## GOAL
Copy every line of the listing below word for word.

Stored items
◆ ◆ ◆

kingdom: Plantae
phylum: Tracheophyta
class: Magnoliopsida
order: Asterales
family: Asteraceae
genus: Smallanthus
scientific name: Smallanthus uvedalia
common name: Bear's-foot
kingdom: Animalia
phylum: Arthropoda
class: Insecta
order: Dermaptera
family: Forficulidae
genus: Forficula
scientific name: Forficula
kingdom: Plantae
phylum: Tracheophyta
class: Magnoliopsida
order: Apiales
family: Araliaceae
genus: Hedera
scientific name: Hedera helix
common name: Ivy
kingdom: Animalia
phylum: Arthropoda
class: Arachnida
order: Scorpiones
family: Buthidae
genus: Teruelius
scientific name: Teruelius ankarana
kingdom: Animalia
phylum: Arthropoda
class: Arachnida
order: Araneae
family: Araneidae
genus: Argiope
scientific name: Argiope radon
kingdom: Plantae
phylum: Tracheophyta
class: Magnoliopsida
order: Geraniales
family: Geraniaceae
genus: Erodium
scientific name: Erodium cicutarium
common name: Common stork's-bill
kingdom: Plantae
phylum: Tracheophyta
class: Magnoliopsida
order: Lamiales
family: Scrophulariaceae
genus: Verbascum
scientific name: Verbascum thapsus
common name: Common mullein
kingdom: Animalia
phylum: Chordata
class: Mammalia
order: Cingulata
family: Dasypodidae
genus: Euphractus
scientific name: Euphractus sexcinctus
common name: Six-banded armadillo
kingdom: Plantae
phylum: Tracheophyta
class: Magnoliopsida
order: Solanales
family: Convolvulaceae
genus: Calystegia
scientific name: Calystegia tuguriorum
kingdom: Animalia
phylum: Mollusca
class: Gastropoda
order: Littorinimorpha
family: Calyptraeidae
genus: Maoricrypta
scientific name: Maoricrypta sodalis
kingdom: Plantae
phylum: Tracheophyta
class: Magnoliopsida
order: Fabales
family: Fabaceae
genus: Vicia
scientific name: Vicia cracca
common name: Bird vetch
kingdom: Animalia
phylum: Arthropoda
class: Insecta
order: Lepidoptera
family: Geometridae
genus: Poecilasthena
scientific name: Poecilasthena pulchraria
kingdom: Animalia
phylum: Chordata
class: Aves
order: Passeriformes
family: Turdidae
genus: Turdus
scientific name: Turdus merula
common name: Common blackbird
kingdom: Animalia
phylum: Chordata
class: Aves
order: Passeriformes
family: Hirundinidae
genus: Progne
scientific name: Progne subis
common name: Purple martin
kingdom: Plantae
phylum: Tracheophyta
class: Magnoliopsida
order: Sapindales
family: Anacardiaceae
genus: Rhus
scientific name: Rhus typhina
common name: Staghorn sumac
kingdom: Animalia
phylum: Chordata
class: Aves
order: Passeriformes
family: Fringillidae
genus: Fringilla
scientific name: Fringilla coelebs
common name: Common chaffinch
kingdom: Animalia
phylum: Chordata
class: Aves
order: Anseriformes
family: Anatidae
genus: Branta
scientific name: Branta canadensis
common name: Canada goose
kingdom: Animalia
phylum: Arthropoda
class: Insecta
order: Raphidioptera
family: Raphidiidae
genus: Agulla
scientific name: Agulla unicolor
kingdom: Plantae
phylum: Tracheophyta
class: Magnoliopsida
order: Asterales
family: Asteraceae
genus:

◆ ◆ ◆

## EXERCISE ANSWER
kingdom: Plantae
phylum: Tracheophyta
class: Magnoliopsida
order: Asterales
family: Asteraceae
genus: Smallanthus
scientific name: Smallanthus uvedalia
common name: Bear's-foot
kingdom: Animalia
phylum: Arthropoda
class: Insecta
order: Dermaptera
family: Forficulidae
genus: Forficula
scientific name: Forficula
kingdom: Plantae
phylum: Tracheophyta
class: Magnoliopsida
order: Apiales
family: Araliaceae
genus: Hedera
scientific name: Hedera helix
common name: Ivy
kingdom: Animalia
phylum: Arthropoda
class: Arachnida
order: Scorpiones
family: Buthidae
genus: Teruelius
scientific name: Teruelius ankarana
kingdom: Animalia
phylum: Arthropoda
class: Arachnida
order: Araneae
family: Araneidae
genus: Argiope
scientific name: Argiope radon
kingdom: Plantae
phylum: Tracheophyta
class: Magnoliopsida
order: Geraniales
family: Geraniaceae
genus: Erodium
scientific name: Erodium cicutarium
common name: Common stork's-bill
kingdom: Plantae
phylum: Tracheophyta
class: Magnoliopsida
order: Lamiales
family: Scrophulariaceae
genus: Verbascum
scientific name: Verbascum thapsus
common name: Common mullein
kingdom: Animalia
phylum: Chordata
class: Mammalia
order: Cingulata
family: Dasypodidae
genus: Euphractus
scientific name: Euphractus sexcinctus
common name: Six-banded armadillo
kingdom: Plantae
phylum: Tracheophyta
class: Magnoliopsida
order: Solanales
family: Convolvulaceae
genus: Calystegia
scientific name: Calystegia tuguriorum
kingdom: Animalia
phylum: Mollusca
class: Gastropoda
order: Littorinimorpha
family: Calyptraeidae
genus: Maoricrypta
scientific name: Maoricrypta sodalis
kingdom: Plantae
phylum: Tracheophyta
class: Magnoliopsida
order: Fabales
family: Fabaceae
genus: Vicia
scientific name: Vicia cracca
common name: Bird vetch
kingdom: Animalia
phylum: Arthropoda
class: Insecta
order: Lepidoptera
family: Geometridae
genus: Poecilasthena
scientific name: Poecilasthena pulchraria
kingdom: Animalia
phylum: Chordata
class: Aves
order: Passeriformes
family: Turdidae
genus: Turdus
scientific name: Turdus merula
common name: Common blackbird
kingdom: Animalia
phylum: Chordata
class: Aves
order: Passeriformes
family: Hirundinidae
genus: Progne
scientific name: Progne subis
common name: Purple martin
kingdom: Plantae
phylum: Tracheophyta
class: Magnoliopsida
order: Sapindales
family: Anacardiaceae
genus: Rhus
scientific name: Rhus typhina
common name: Staghorn sumac
kingdom: Animalia
phylum: Chordata
class: Aves
order: Passeriformes
family: Fringillidae
genus: Fringilla
scientific name: Fringilla coelebs
common name: Common chaffinch
kingdom: Animalia
phylum: Chordata
class: Aves
order: Anseriformes
family: Anatidae
genus: Branta
scientific name: Branta canadensis
common name: Canada goose
kingdom: Animalia
phylum: Arthropoda
class: Insecta
order: Raphidioptera
family: Raphidiidae
genus: Agulla
scientific name: Agulla unicolor
kingdom: Plantae
phylum: Tracheophyta
class: Magnoliopsida
order: Asterales
family: Asteraceae
genus:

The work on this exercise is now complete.